• Extracted records:
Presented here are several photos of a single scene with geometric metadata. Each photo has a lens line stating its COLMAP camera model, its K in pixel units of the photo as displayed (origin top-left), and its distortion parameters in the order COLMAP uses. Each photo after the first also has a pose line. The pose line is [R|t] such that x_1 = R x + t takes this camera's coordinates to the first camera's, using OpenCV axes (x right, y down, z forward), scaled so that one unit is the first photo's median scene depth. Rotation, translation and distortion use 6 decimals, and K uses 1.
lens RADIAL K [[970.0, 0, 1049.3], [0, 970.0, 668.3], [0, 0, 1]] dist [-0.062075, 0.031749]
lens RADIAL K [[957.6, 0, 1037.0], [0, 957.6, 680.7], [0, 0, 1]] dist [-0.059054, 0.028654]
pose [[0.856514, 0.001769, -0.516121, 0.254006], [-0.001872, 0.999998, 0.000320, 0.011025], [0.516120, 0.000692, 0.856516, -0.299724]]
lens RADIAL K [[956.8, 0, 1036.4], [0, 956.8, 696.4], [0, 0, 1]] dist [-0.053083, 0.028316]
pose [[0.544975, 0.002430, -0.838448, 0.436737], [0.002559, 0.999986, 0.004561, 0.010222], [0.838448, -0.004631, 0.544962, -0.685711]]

==

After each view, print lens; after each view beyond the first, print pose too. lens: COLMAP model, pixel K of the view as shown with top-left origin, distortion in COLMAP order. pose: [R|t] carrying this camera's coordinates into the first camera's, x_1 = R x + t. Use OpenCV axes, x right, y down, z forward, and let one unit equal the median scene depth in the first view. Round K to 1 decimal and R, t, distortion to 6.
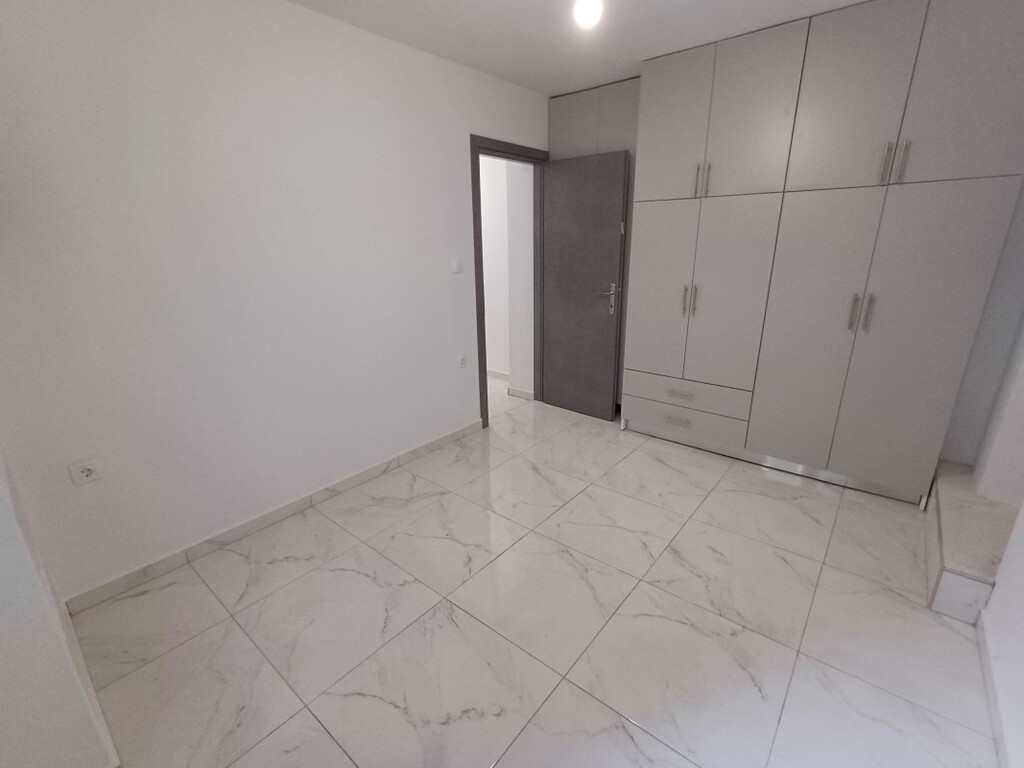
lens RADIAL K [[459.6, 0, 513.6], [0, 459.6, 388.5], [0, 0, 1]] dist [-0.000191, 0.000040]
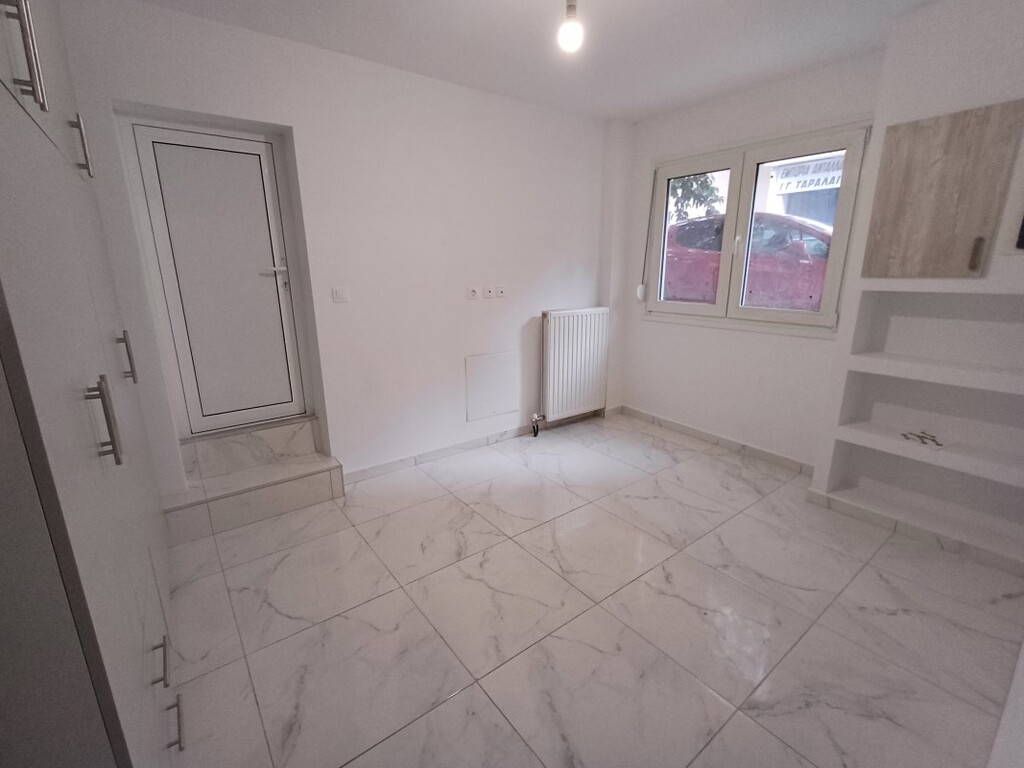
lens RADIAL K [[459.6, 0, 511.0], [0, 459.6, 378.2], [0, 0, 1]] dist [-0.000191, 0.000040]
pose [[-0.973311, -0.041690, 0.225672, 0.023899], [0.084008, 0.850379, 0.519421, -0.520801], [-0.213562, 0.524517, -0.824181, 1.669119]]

---

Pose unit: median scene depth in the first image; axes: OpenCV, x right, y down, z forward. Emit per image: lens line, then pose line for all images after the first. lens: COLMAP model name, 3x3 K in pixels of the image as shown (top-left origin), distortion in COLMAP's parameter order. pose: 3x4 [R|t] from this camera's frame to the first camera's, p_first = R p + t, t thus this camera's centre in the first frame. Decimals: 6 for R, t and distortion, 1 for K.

• Task requirements:
Copy out every line of the items, everything from the line containing "After each view, print" down to the line containing "0.524517, -0.824181, 1.669119]]", both ends included, without changing anything. Leave the pictures out of your answer.

• Solution:
After each view, print lens; after each view beyond the first, print pose too. lens: COLMAP model, pixel K of the view as shown with top-left origin, distortion in COLMAP order. pose: [R|t] carrying this camera's coordinates into the first camera's, x_1 = R x + t. Use OpenCV axes, x right, y down, z forward, and let one unit equal the median scene depth in the first view. Round K to 1 decimal and R, t, distortion to 6.
lens RADIAL K [[459.6, 0, 513.6], [0, 459.6, 388.5], [0, 0, 1]] dist [-0.000191, 0.000040]
lens RADIAL K [[459.6, 0, 511.0], [0, 459.6, 378.2], [0, 0, 1]] dist [-0.000191, 0.000040]
pose [[-0.973311, -0.041690, 0.225672, 0.023899], [0.084008, 0.850379, 0.519421, -0.520801], [-0.213562, 0.524517, -0.824181, 1.669119]]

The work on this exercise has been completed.